[Extracted entries — start]
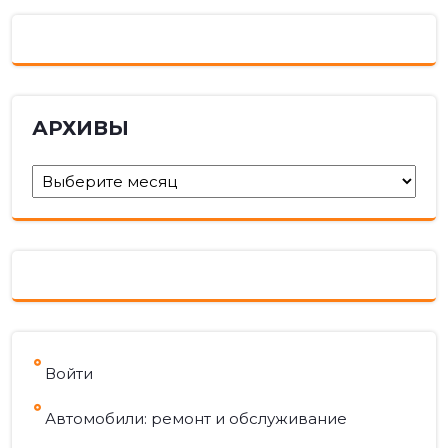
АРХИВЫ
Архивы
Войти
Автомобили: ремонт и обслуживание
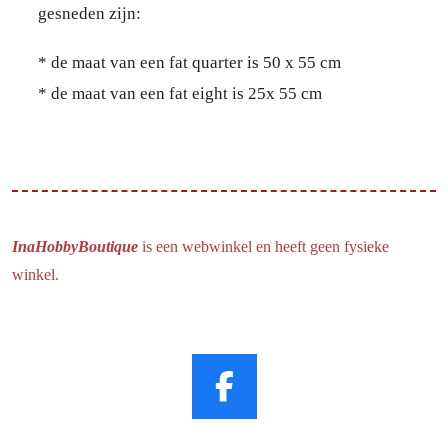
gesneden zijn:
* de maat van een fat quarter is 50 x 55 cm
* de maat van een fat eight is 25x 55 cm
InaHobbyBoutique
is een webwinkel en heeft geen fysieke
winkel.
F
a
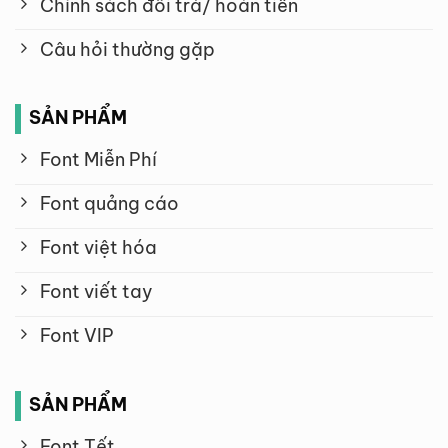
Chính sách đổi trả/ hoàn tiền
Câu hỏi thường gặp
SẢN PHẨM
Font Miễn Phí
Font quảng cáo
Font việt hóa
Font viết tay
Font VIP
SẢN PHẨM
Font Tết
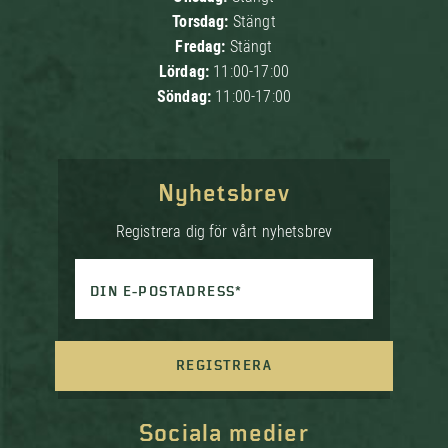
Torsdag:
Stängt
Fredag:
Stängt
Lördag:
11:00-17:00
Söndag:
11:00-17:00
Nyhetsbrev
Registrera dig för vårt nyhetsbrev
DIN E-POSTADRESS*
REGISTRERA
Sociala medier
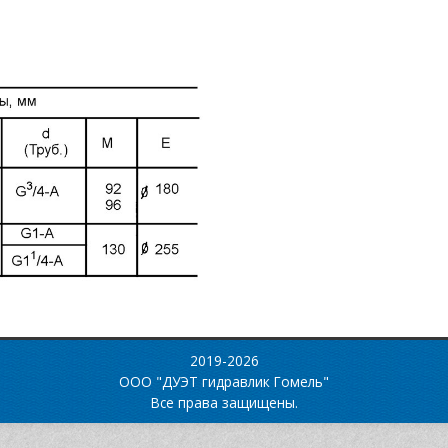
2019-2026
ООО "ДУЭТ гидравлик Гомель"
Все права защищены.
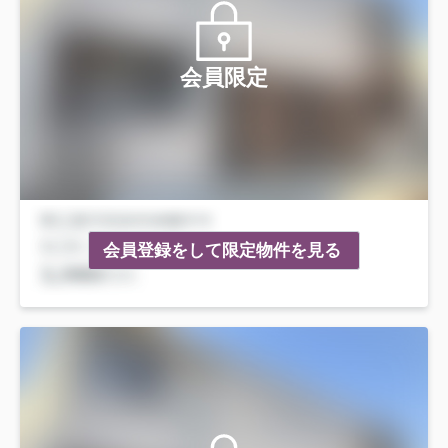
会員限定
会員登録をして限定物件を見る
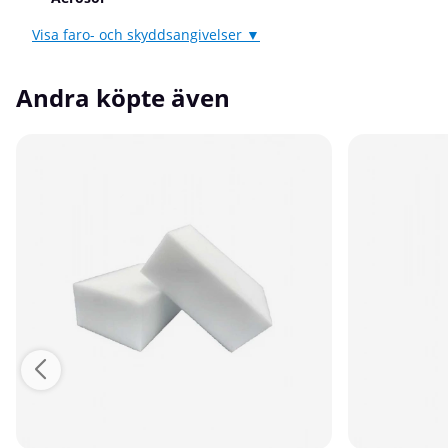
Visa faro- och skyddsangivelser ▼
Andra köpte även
[Extracted entries — finish]
[Extracted entries — start]
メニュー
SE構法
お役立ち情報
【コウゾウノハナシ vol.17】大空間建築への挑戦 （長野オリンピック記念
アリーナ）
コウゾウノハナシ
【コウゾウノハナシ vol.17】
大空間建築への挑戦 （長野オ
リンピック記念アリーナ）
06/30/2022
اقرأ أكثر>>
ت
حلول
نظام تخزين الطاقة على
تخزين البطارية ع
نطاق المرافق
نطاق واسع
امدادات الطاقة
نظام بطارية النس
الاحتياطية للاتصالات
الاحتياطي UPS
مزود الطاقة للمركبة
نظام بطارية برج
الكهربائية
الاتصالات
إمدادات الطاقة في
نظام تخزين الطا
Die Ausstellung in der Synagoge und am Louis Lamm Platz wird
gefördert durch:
[Extracted entries — finish]
[Extracted entries — start]
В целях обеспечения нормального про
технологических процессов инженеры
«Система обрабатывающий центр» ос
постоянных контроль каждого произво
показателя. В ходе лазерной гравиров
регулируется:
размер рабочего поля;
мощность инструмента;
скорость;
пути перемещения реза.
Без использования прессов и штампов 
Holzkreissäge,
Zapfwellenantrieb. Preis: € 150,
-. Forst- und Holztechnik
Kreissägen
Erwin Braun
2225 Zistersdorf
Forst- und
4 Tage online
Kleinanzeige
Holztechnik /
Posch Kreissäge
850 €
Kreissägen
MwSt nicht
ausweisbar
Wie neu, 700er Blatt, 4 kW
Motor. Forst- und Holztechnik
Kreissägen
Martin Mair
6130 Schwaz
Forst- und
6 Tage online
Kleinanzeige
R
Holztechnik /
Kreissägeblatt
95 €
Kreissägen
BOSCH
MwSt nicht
[Extracted entries — finish]
● Required action: How many lines in the entries hold the word "コウゾウノハナシ"? Only the number is wanted.

● Result below: 3